Movie Review: The Water Diviner

“The Water Diviner” (releasing in April in USA) is the directorial debut of Russell Crowe, and he directs and stars in a fine period war drama set directly after World War I.

The premise of the story, supposedly inspired by real events, shows an Australian man travelling to Turkey after to find his three sons who were killed in the Battle of Gallipoli.

Crowed weaves some fine storytelling and some beautiful cinematography to bring to life both Australia and chaotic Turkey at the end of WWI as the Ottoman Empire is being carved up on all sides.

There’s a lot of great performances, including Olga Kurylenko who plays the beautiful hotel hostess where Crowe’s character stays in Istanbul during his trip. The little boy playing Olga’s son is simply adorable, and he develops a tender and believable relationship with Crowe’s character.

There are intense and vivid war scenes which rightfully illustrate the barbarity of Gallipoli. The story itself leans towards the sentimental and works towards an ending where peace can be found – or at least as much peace and resolution possible within these difficult set of circumstances.

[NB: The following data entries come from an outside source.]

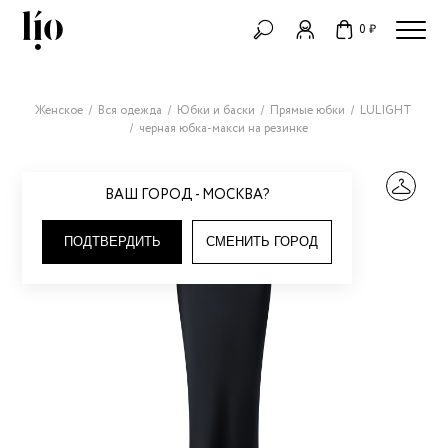
0 ₽
Женское
Вся одежда
Юбки и баски
Прямые юбки
LULIGHT
черная юбка-макси на резинке
ВАШ ГОРОД - МОСКВА?
ПОДТВЕРДИТЬ
СМЕНИТЬ ГОРОД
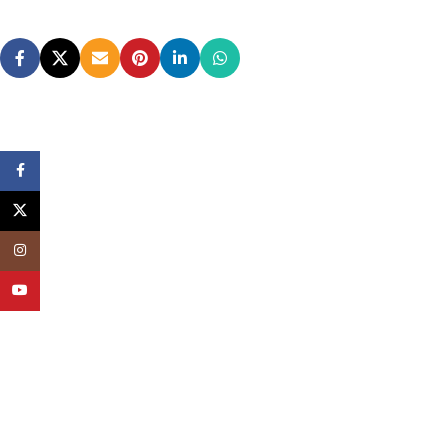
Facebook
X
Instagram
YouTube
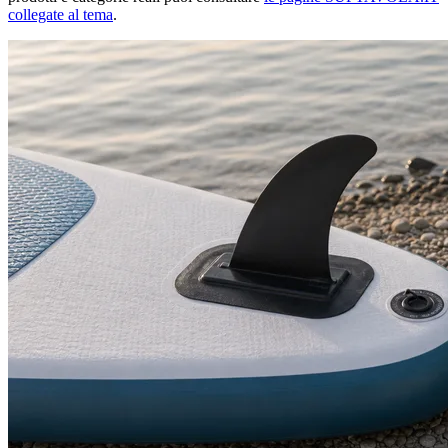
collegate al tema
.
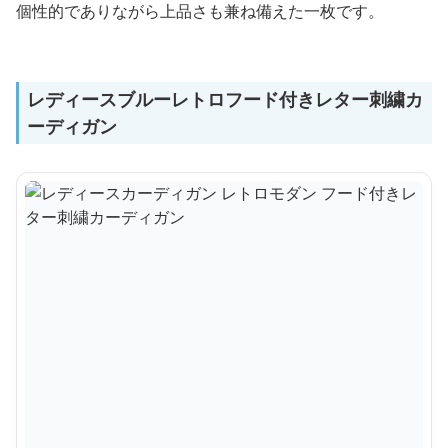
個性的でありながら上品さも兼ね備えた一枚です。
レディースブルーレトロフード付きレター刺繍カ
ーディガン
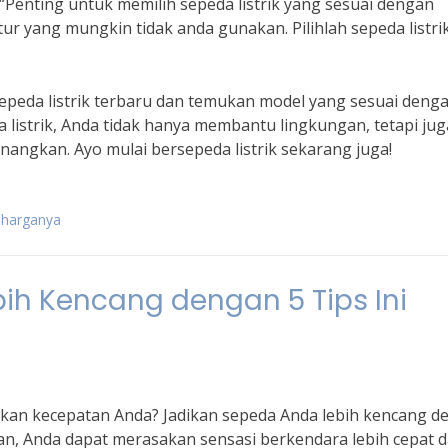
 “Penting untuk memilih sepeda listrik yang sesuai dengan
tur yang mungkin tidak anda gunakan. Pilihlah sepeda listri
 sepeda listrik terbaru dan temukan model yang sesuai deng
istrik, Anda tidak hanya membantu lingkungan, tetapi jug
angkan. Ayo mulai bersepeda listrik sekarang juga!
n harganya
ih Kencang dengan 5 Tips Ini
an kecepatan Anda? Jadikan sepeda Anda lebih kencang d
uan, Anda dapat merasakan sensasi berkendara lebih cepat 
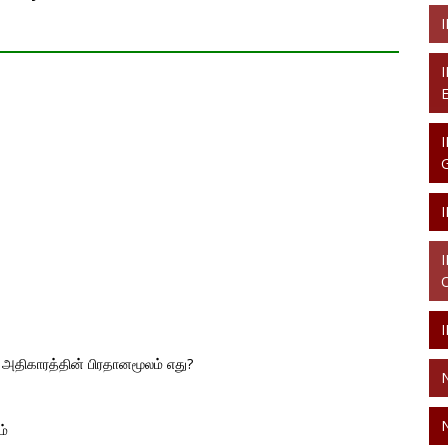
் அதிகாரத்தின் பிரதானமூலம் எது?
ம்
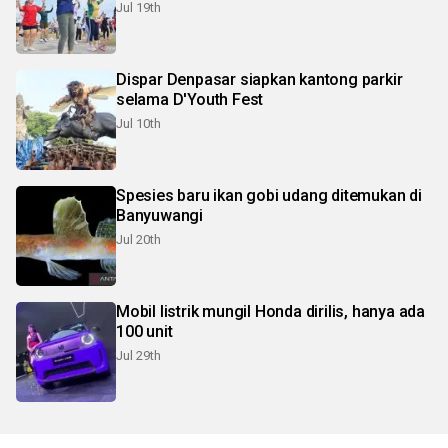
Jul 19th
Dispar Denpasar siapkan kantong parkir
selama D'Youth Fest
Jul 10th
Spesies baru ikan gobi udang ditemukan di
Banyuwangi
Jul 20th
Mobil listrik mungil Honda dirilis, hanya ada
100 unit
Jul 29th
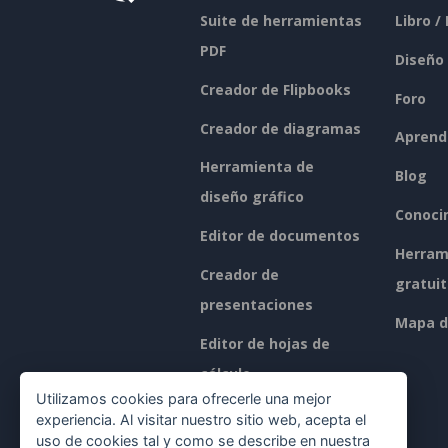
Suite de herramientas
Libro /
PDF
Diseño
Creador de Flipbooks
Foro
Creador de diagramas
Aprend
Herramienta de
Blog
diseño gráfico
Conoci
Editor de documentos
Herram
Creador de
gratui
presentaciones
Mapa de
Editor de hojas de
cálculo
Utilizamos cookies para ofrecerle una mejor
Precios
experiencia. Al visitar nuestro sitio web, acepta el
uso de cookies tal y como se describe en nuestra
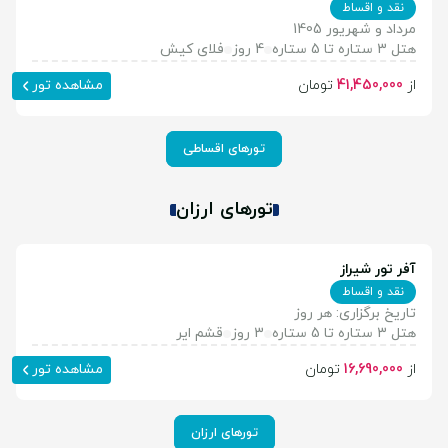
نقد و اقساط
مرداد و شهریور 1405
هتل 3 ستاره تا 5 ستاره
4 روز
فلای کیش
از
41,450,000
تومان
مشاهده تور
تورهای اقساطی
تورهای ارزان
آفر تور شیراز
نقد و اقساط
تاریخ برگزاری: هر روز
هتل 3 ستاره تا 5 ستاره
3 روز
قشم ایر
از
16,690,000
تومان
مشاهده تور
تورهای ارزان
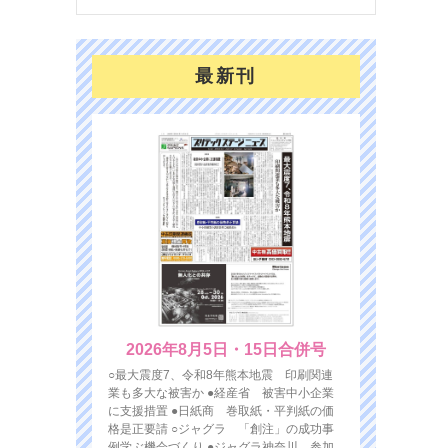
最新刊
2026年8月5日・15日合併号
○最大震度7、令和8年熊本地震 印刷関連
業も多大な被害か ●経産省 被害中小企業
に支援措置 ●日紙商 巻取紙・平判紙の価
格是正要請 ○ジャグラ 「創注」の成功事
例学ぶ機会づくり ●ジャグラ神奈川 参加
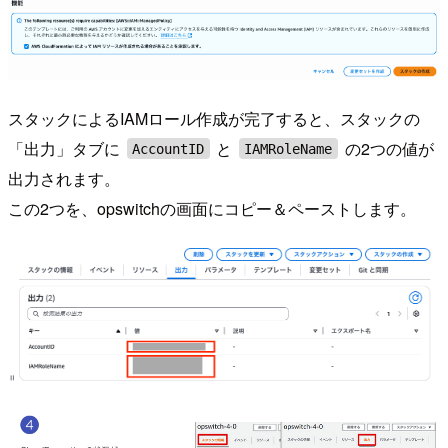
スタックによるIAMロール作成が完了すると、スタックの
「出力」タブに
と
の2つの値が
AccountID
IAMRoleName
出力されます。
この2つを、opswitchの画面にコピー＆ペーストします。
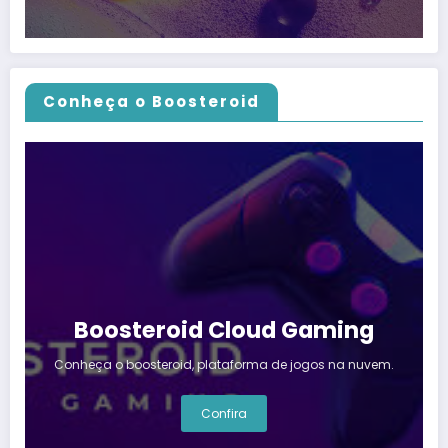
Conheça o Boosteroid
Boosteroid Cloud Gaming
Conheça o boosteroid, plataforma de jogos na nuvem.
Confira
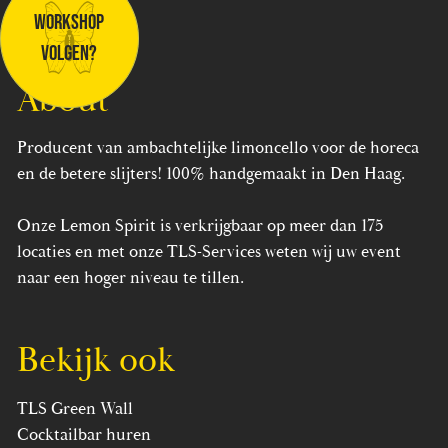
Workshop
volgen?
About
Producent van ambachtelijke limoncello voor de horeca
en de betere slijters! 100% handgemaakt in Den Haag.
Onze Lemon Spirit is verkrijgbaar op meer dan 175
locaties en met onze TLS-Services weten wij uw event
naar een hoger niveau te tillen.
Bekijk ook
TLS Green Wall
Cocktailbar huren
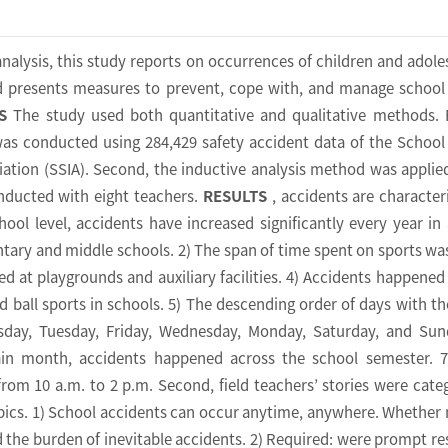
alysis, this study reports on occurrences of children and adole
d presents measures to prevent, cope with, and manage school
S
The study used both quantitative and qualitative methods. F
was conducted using 284,429 safety accident data of the School
ation (SSIA). Second, the inductive analysis method was applied
nducted with eight teachers.
RESULTS
, accidents are character
chool level, accidents have increased significantly every year in 
tary and middle schools. 2) The span of time spent on sports was
d at playgrounds and auxiliary facilities. 4) Accidents happened
d ball sports in schools. 5) The descending order of days with t
sday, Tuesday, Friday, Wednesday, Monday, Saturday, and Sun
ain month, accidents happened across the school semester. 7
rom 10 a.m. to 2 p.m. Second, field teachers’ stories were cate
opics. 1) School accidents can occur anytime, anywhere. Whether 
had the burden of inevitable accidents. 2) Required: were prompt r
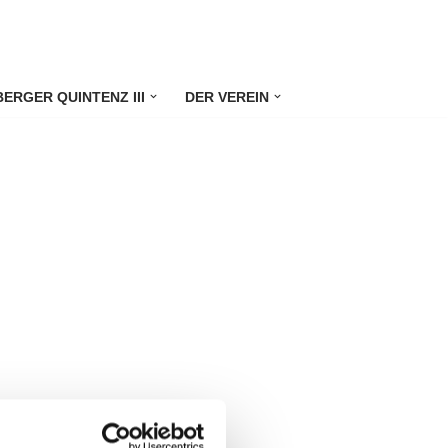
ERGER QUINTENZ III
DER VEREIN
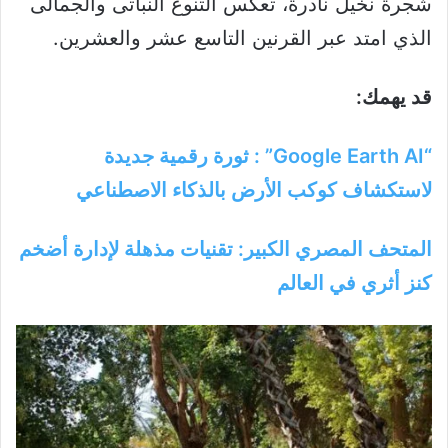
شجرة نخيل نادرة، تعكس التنوع النباتى والجمالى
الذي امتد عبر القرنين التاسع عشر والعشرين.
قد يهمك:
“Google Earth AI” : ثورة رقمية جديدة
لاستكشاف كوكب الأرض بالذكاء الاصطناعي
المتحف المصري الكبير: تقنيات مذهلة لإدارة أضخم
كنز أثري في العالم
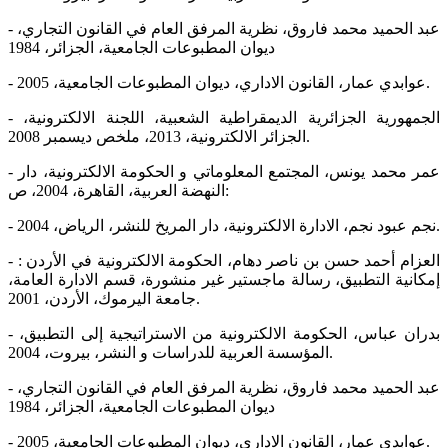
- عبد الحميد محمد فاروق، نظرية المرفق العام في القانون التجاري،
ديوان المطبوعات الجامعية، الجزائر، 1984
- عوابدي عمار، القانون الاداري، ديوان المطبوعات الجامعية، 2005.
- الجمهورية الجزائرية الديمقراطية الشعبية، اللجنة الالكترونية،
الجزائر الالكترونية، 2013، ملخص ديسمبر 2008.
- عمر محمد يونس، المجتمع المعلوماتي و الحكومة الالكترونية، دار
النهضة العربية، القاهرة، 2004، ص:
- نجم عبود نجم، الادارة الالكترونية، دار المريخ للنشر، الرياض، 2004.
- العزام أحمد حسن بن ناصر دهام، الحكومة الالكترونية في الأردن :
إمكانية التطبيق، رسالة ماجستير غير منشورة، قسم الادارة العامة،
جامعة اليرموك، الأردن، 2001.
- بدران عباس، الحكومة الالكترونية من الاستراتيجية إلى التطبيق،
المؤسسة العربية للدراسات و النشر، بيروت، 2004.
- عبد الحميد محمد فاروق، نظرية المرفق العام في القانون التجاري،
ديوان المطبوعات الجامعية، الجزائر، 1984
- عوابدي عمار، القانون الاداري، ديوان المطبوعات الجامعية، 2005.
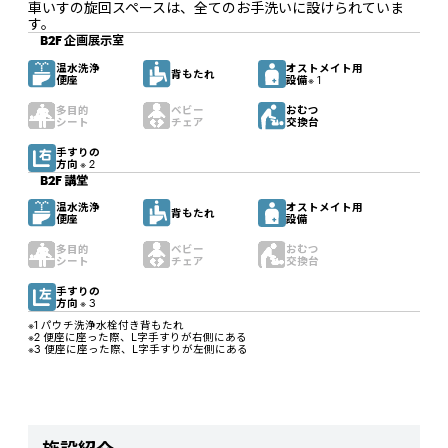
車いすの旋回スペースは、全てのお手洗いに設けられていま
す。
B2F 企画展示室
温水洗浄
オストメイト用
背もたれ
便座
設備
※ 1
多目的
ベビー
おむつ
シート
チェア
交換台
手すりの
方向
※ 2
B2F 講堂
温水洗浄
オストメイト用
背もたれ
便座
設備
多目的
ベビー
おむつ
シート
チェア
交換台
手すりの
方向
※ 3
※1 パウチ洗浄水栓付き背もたれ
※2 便座に座った際、L字手すりが右側にある
※3 便座に座った際、L字手すりが左側にある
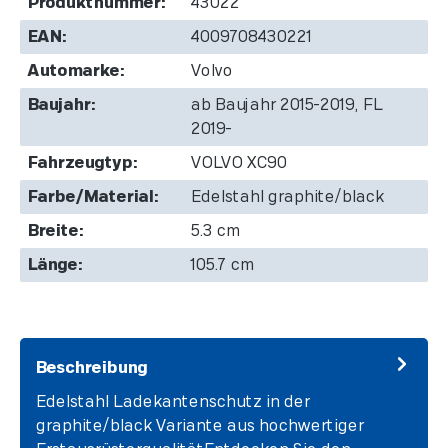
Produktnummer:
43022
EAN:
4009708430221
Automarke:
Volvo
Baujahr:
ab Baujahr 2015-2019, FL
2019-
Fahrzeugtyp:
VOLVO XC90
Farbe/Material:
Edelstahl graphite/black
Breite:
5.3 cm
Länge:
105.7 cm
Beschreibung
Edelstahl Ladekantenschutz in der
graphite/black Variante aus hochwertiger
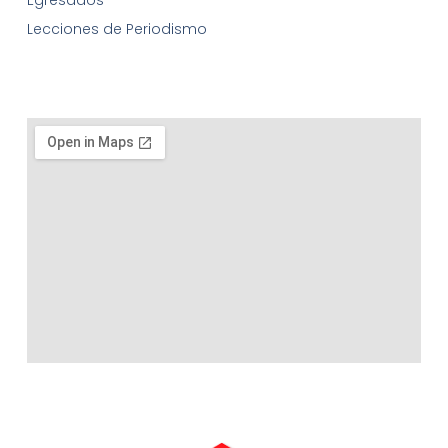
Lecciones de Periodismo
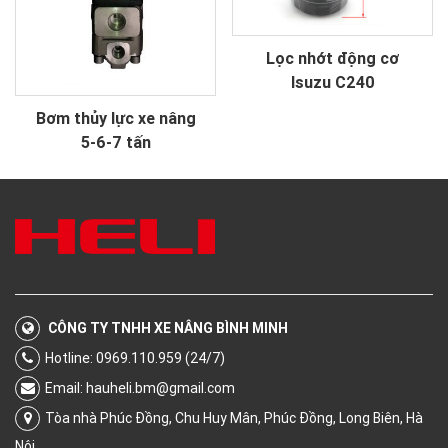
Lọc nhớt động cơ
Isuzu C240
Bơm thủy lực xe nâng
5-6-7 tấn
CÔNG TY TNHH XE NÂNG BÌNH MINH
Hotline: 0969.110.959 (24/7)
Email:
hauheli.bm@gmail.com
Tòa nhà Phúc Đồng, Chu Huy Mân, Phúc Đồng, Long Biên, Hà
Nội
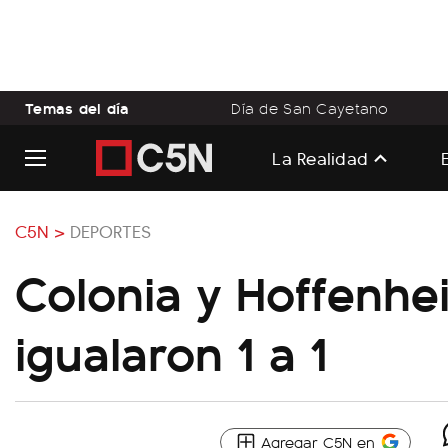
Temas del día
Día de San Cayetano
La Realidad
C5N >
DEPORTES
Colonia y Hoffenhe
igualaron 1 a 1
Agregar C5N en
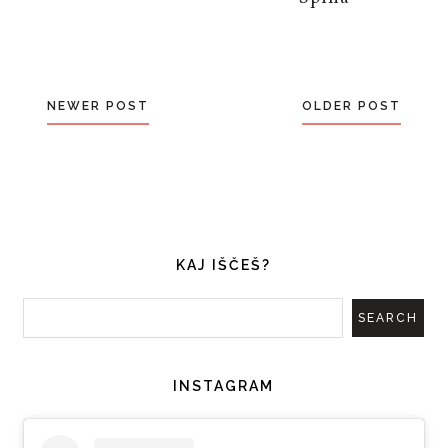
NEWER POST
OLDER POST
KAJ IŠČEŠ?
INSTAGRAM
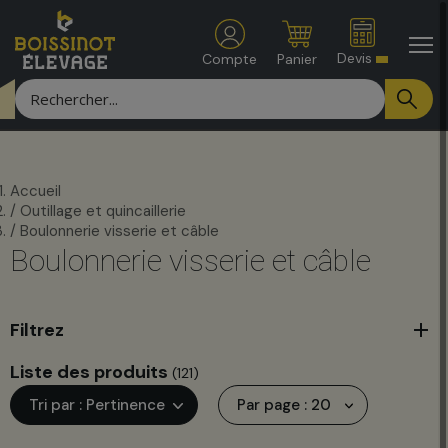
Devis
Compte
Panier
accueil
outillage et quincaillerie
boulonnerie visserie et câble
boulonnerie visserie et câble
Filtrez
Liste des produits
(
121
)
Tri par : Pertinence
Par page : 20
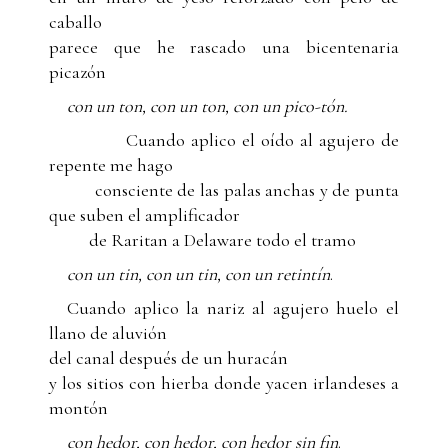
caballo
parece que he rascado una bicentenaria
picazón
con un ton, con un ton, con un pico-tón.
Cuando aplico el oído al agujero de
repente me hago
consciente de las palas anchas y de punta
que suben el amplificador
de Raritan a Delaware todo el tramo
con un tin, con un tin, con un retintín
.
Cuando aplico la nariz al agujero huelo el
llano de aluvión
del canal después de un huracán
y los sitios con hierba donde yacen irlandeses a
montón
con hedor, con hedor, con hedor sin fin
.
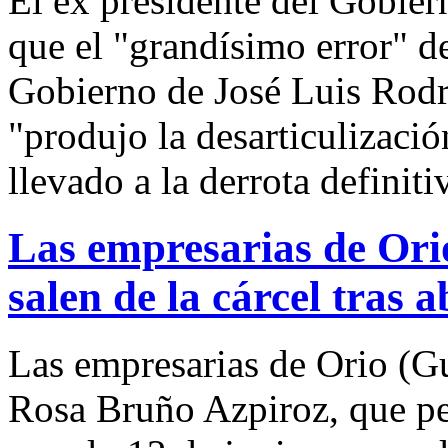
El ex presidente del Gobier
que el "grandísimo error" de
Gobierno de José Luis Rod
"produjo la desarticulizaci
llevado a la derrota definiti
Las empresarias de Ori
salen de la cárcel tras 
Las empresarias de Orio (G
Rosa Bruño Azpiroz, que pe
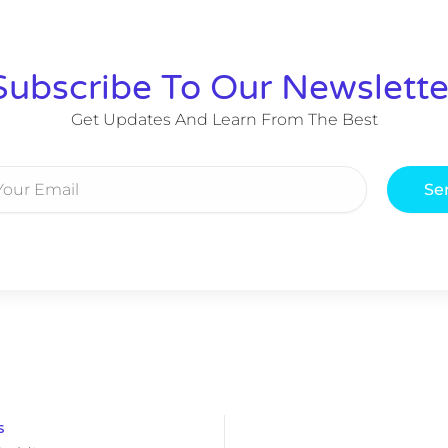
Subscribe To Our Newslette
Get Updates And Learn From The Best
Se
s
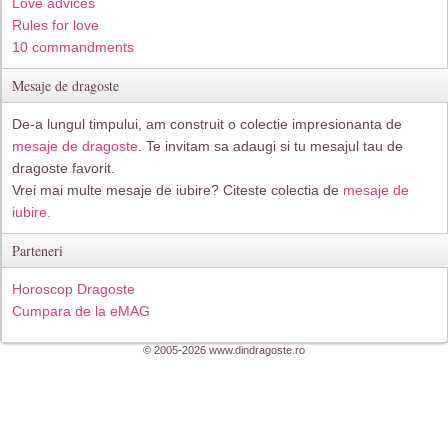
Love advices
Rules for love
10 commandments
Mesaje de dragoste
De-a lungul timpului, am construit o colectie impresionanta de
mesaje de dragoste
. Te invitam sa adaugi si tu mesajul tau de
dragoste favorit.
Vrei mai multe mesaje de iubire? Citeste colectia de
mesaje de
iubire.
Parteneri
Horoscop Dragoste
Cumpara de la eMAG
© 2005-2026 www.dindragoste.ro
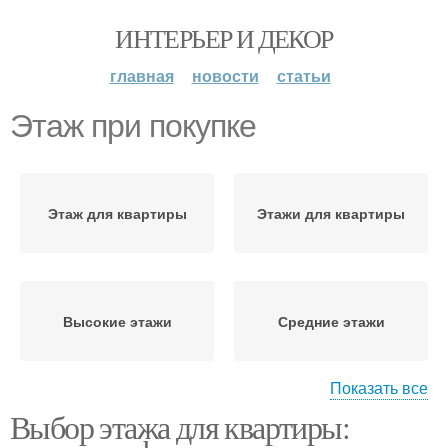
ИНТЕРЬЕР И ДЕКОР
главная
новости
статьи
Этаж при покупке
Этаж для квартиры
Этажи для квартиры
Высокие этажи
Средние этажи
Показать все
Выбор этажа для квартиры:
Квартиры на нижних
Верхние этажи
этажах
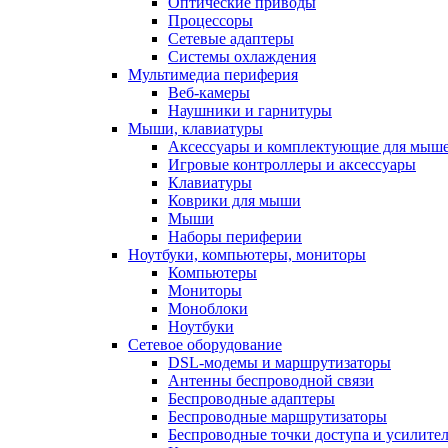
Оптические приводы
Процессоры
Сетевые адаптеры
Системы охлаждения
Мультимедиа периферия
Веб-камеры
Наушники и гарнитуры
Мыши, клавиатуры
Аксессуары и комплектующие для мыше
Игровые контроллеры и аксессуары
Клавиатуры
Коврики для мыши
Мыши
Наборы периферии
Ноутбуки, компьютеры, мониторы
Компьютеры
Мониторы
Моноблоки
Ноутбуки
Сетевое оборудование
DSL-модемы и маршрутизаторы
Антенны беспроводной связи
Беспроводные адаптеры
Беспроводные маршрутизаторы
Беспроводные точки доступа и усилител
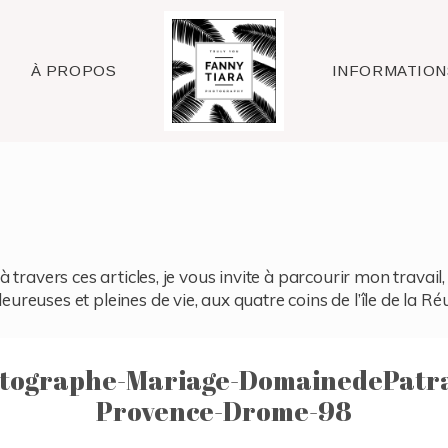
Raleigh
À PROPOS
INFORMATION
à travers ces articles, je vous invite à parcourir mon travai
reuses et pleines de vie, aux quatre coins de l’île de la Ré
tographe-Mariage-DomainedePatr
Provence-Drome-98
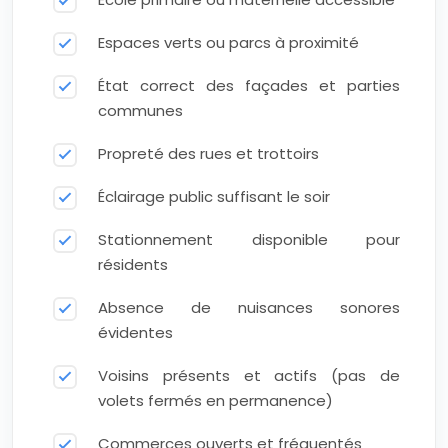
Espaces verts ou parcs à proximité
État correct des façades et parties
communes
Propreté des rues et trottoirs
Éclairage public suffisant le soir
Stationnement disponible pour
résidents
Absence de nuisances sonores
évidentes
Voisins présents et actifs (pas de
volets fermés en permanence)
Commerces ouverts et fréquentés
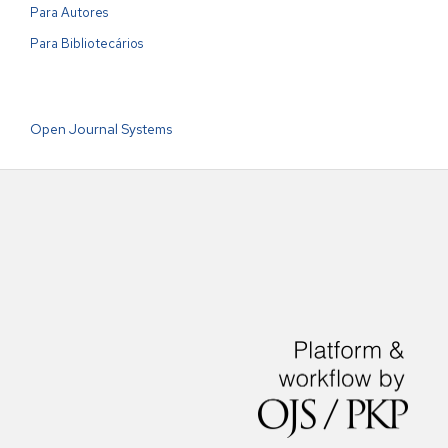
Para Autores
Para Bibliotecários
Open Journal Systems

The weaknesses of the script come from the title itself. At the beginning, Crowe’s character uses the divining rods to locate water on the Australian prairie, but a lot about his powers  of perception are too underplayed and unclear once he is trying to find the bodies on the peninsula in Turkey. He someone just knows where they are, and there is another rather ridiculous revelation which comes through a dream. I won’t play spoiler here. But these two weaken the plot and especially weaken the title of the movie which implies that he has some power to discover things – but it’s never explained let alone explored.

But overall, these are minor criticism. “The Water Diviner” is a first-rate Australian production which I recommend.